Homöopathie
Der Begründer der Homöopathie ist der Arzt Samuel
Hahnemann
(geb. 10.04.1755 in Meißen an der Elbe, gest. 02.07.1843 in Paris). Das
Wort "Homöopathie", kommt aus dem Griechischen und bedeutet "Ähnliches
Leiden."
Hierin drückt sich ein wichtiger Grundsatz der
Homöopathie aus, das Ähnlichkeitsprinzip.
Das Mittel, das einem Kranken mit bestimmten Symptomen gegeben wird,
besteht aus derjenigen Substanz, die ähnliche Symptome bei einem
Gesunden hervorrufen würde. Wenn zum Beispiel Jemandem die Augen
brennen und tränen, so als hätte er Zwiebeln geschnitten, kann ihm
dagegen das homöopathische Mittel "Allium cepa" helfen, das aus
Zwiebeln hergestellt ist.
Natürlich würde es ihm nicht viel helfen, wenn
man ihm einfach eine
Zwiebel zu essen gäbe, im Gegenteil würden sich die Beschwerden ja noch
verschlimmern.
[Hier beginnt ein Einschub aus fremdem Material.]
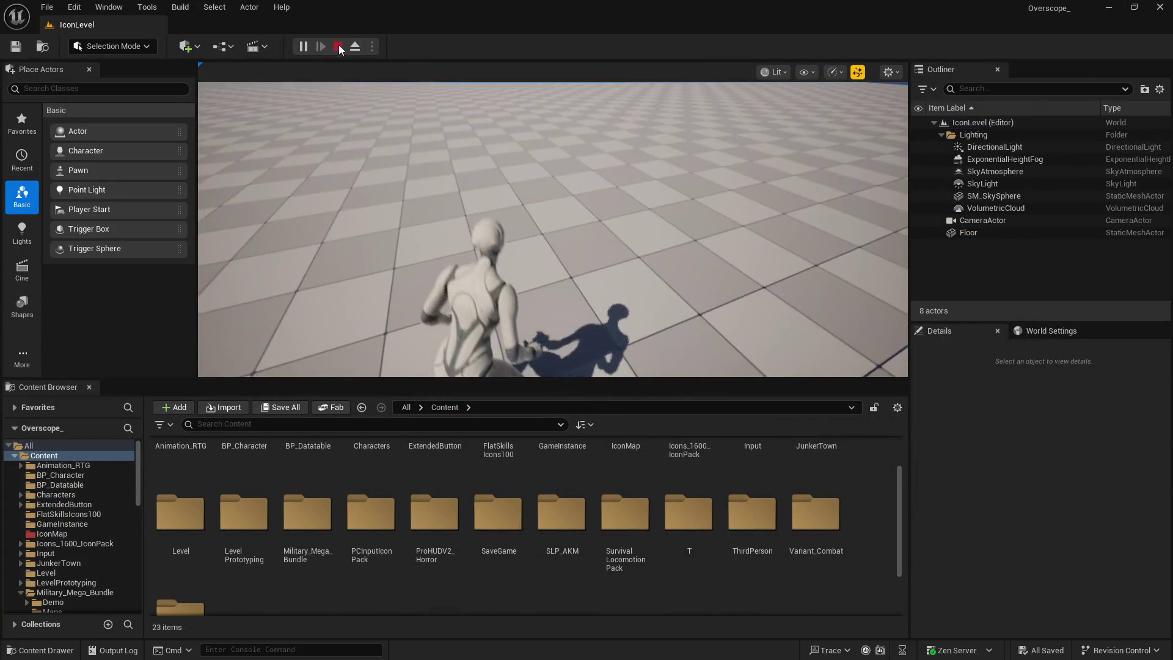
Step: Reopen the Level Blueprint and set the Delay duration to 1.0 second, then save
key("Escape")
left_click(227, 46)
left_click(281, 134)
Hier kommt jetzt die zweite wichtige Grundlage der
Homöopathie ins Spiel, nämlich die besondere Herstellungsweise.
Die Grundsubstanz, aus der ein homöopathisches
Mittel besteht, wird in
mehreren Schritten mit Alkohol oder mit Milchzucker verdünnt und dabei
auf eine genau festgelegte Art und Weise geschüttelt, bzw. verrieben.
Diesen Vorgang nennt man "Potenzieren"
Durch diese Behandlung wird die eigentliche
Heilkraft, die Potenz des
Ausgangsstoffs geweckt und verstärkt. Auf diese Art kann zum Beispiel
ein solch alltäglicher Stoff wie Kochsalz oder ein solch gefährlicher
wie Arsen zu einem hochwirksamen Heilmittel werden.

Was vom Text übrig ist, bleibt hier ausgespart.